A simple guide from Machine Learning outputs to statistical criteria

Submission summary

 As Contributors: Charanjit Kaur Khosa · Veronica Sanz Arxiv Link: https://arxiv.org/abs/2203.03669v1 (pdf) Code repository: https://github.com/high-energy-physics-ml/hypothesis-testing Date submitted: 2022-03-16 17:06 Submitted by: Sanz, Veronica Submitted to: SciPost Physics Core Academic field: Physics Specialties: High-Energy Physics - Phenomenology Approaches: Theoretical, Phenomenological

Abstract

In this paper we propose ways to incorporate Machine Learning training outputs into a study of statistical significance. We describe these methods in supervised classification tasks using a CNN and a DNN output, and unsupervised learning based on a VAE. As use cases, we consider two physical situations where Machine Learning are often used: high-$p_T$ hadronic activity, and boosted Higgs in association with a massive vector boson.

Current status:
Editor-in-charge assigned

Submission & Refereeing History

Submission 2203.03669v1 on 16 March 2022

Reports on this Submission

Report

My apologizes for the very late report!

This paper describes how to take the output of a neural network and use it for hypothesis testing in the context of collider physics. While the manuscript is mostly well-written, I am not sure what this paper adds to the literature. There is nothing special about neural networks - the paper describes how one takes a fixed observable and then uses simulations to create histograms of the observable to compute p-values. This is common knowledge and so I am unsure what is new in this paper. From the title, I was expecting to see some discussion of how one can use network outputs directly as test statistics instead of indirectly by first making histograms to compute likelihood ratios.
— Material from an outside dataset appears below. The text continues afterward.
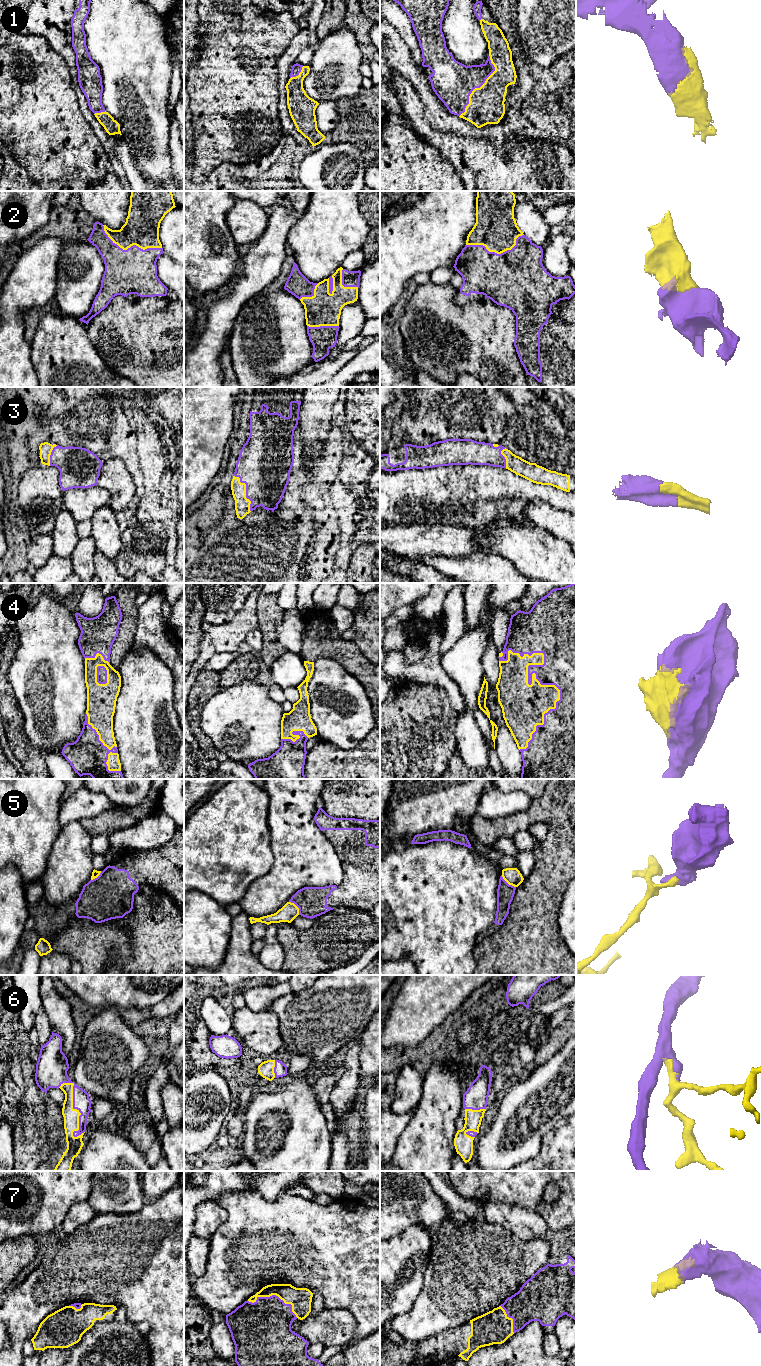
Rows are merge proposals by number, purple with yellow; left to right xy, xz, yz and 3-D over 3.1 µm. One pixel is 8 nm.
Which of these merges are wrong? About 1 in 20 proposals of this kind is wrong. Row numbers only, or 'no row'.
5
This subject is also well-documented in other papers, but there could be room for additional innovation, such as in the area of uncertainty quantification (which is also not really discussed in detail since the entire topic of nuisance parameters are relegated to references). I am sorry if I have misunderstood the paper, but in the present form, I cannot recommend publication in SciPost Physics.

• validity: -
• significance: -
• originality: -
• clarity: -
• formatting: -
• grammar: -

Author:  Veronica Sanz  on 2022-06-24  [id 2608]
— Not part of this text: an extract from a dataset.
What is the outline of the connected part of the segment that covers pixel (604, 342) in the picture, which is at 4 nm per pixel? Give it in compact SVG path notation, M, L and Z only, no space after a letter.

(in reply to Report 1 on 2022-05-02)

Dear referee,

Thanks for reading the paper and providing comments. Note that we have submitted this manuscript to Scipost Physics Core, not Physics. This is a contribution which (we believe) may help readers to navigate between ML outputs and usual statistical outputs, but it is by no means a significant addition to the field. Our purpose is to provide, as the title suggests, a simple guide to perform this translation for supervised and unsupervised ML outputs, and show some of the limitations we found. We hope this clarifies a possible misunderstanding.

Best regards,

V. Sanz